Gastroenterology: progress and pressures

Graham Johnson discusses how gastroenterology has changed over the past 20 years. He looks at how non-invasive diagnostic testing, prior to endoscopy, could provide a solution to earlier detection and better outcomes for upper gastrointestinal disorders.

The field of gastroenterology has developed immensely over the past few decades, with advances in both diagnostics and therapeutics. Modifications to the endoscope have made imaging and treatment safer than ever, and nationwide campaigns focusing on upper gastrointestinal diseases have increased public awareness. However, the demand for endoscopy has skyrocketed to far beyond the levels the current structure of these services was intended to provide, leaving patients waiting for weeks or even months before receiving a diagnosis. This article discusses how advances in gastroenterology have placed this burden on upper gastrointestinal endoscopy services, and the potential of non-invasive diagnostic testing prior to endoscopy as a solution to earlier detection and better outcomes for upper gastrointestinal disorders.  

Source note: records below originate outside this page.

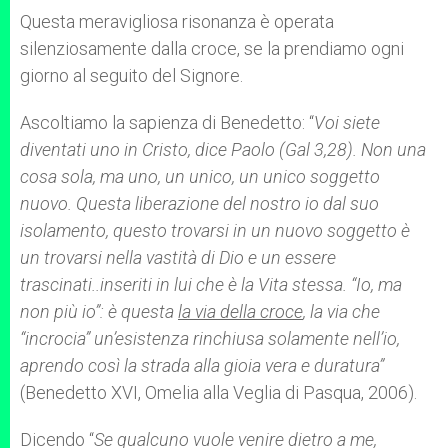
Questa meravigliosa risonanza è operata
silenziosamente dalla croce, se la prendiamo ogni
giorno al seguito del Signore.
Ascoltiamo la sapienza di Benedetto: “
Voi siete
diventati uno in Cristo, dice Paolo (Gal 3,28). Non una
cosa sola, ma uno, un unico, un unico soggetto
nuovo. Questa liberazione del nostro io dal suo
isolamento, questo trovarsi in un nuovo soggetto è
un trovarsi nella vastità di Dio e un essere
trascinati..inseriti in lui che è la Vita stessa. “Io, ma
non più io”: è questa
la via della croce
, la via che
“incrocia” un’esistenza rinchiusa solamente nell’io,
aprendo così la strada alla gioia vera e duratura”
(Benedetto XVI, Omelia alla Veglia di Pasqua, 2006).
Dicendo “
Se qualcuno vuole venire dietro a me,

Gastroenterology, defined as the study of diseases of the digestive system, has gained significant traction over the last few decades, expanding at a greater rate than almost any other major acute medical specialty.1 In part, this is due to substantial progress in our understanding of the fundamental biology surrounding gastrointestinal disease. In the area of upper gastrointestinal medicine, there have been notable advances in, and increased awareness of, a variety of chronic conditions. This ranges from functional disorders of the stomach and oesophagus, including conditions where no obvious organic disease exists, to dyspepsia and reflux diseases – such as Barrett’s oesophagus (BE), atrophic gastritis (AG) and gastric intestinal metaplasia (GIM) – which are significant risk factors for oesophageal and gastric cancer. 

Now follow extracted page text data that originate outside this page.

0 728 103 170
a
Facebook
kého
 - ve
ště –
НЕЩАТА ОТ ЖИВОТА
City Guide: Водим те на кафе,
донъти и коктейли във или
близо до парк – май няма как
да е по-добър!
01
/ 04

In addition, the link between Helicobacter pylori infection and gastritis and peptic ulcer disease was also recognised as a significant achievement, when researchers Robin Warren and Barry Marshall were awarded the Noble Prize in Physiology or Medicine in 2005.2 There has also been a significant increase in public awareness of gastrointestinal complaints – which now account for one in 10 GP appointments1 – leading to a heightened demand for diagnostic and therapeutic endoscopy. Unfortunately, this everincreasing rate of referrals for endoscopy is growing to unmanageable levels, and there is a general consensus in the field that more needs to be done to lessen the unsustainable burden on specialist services.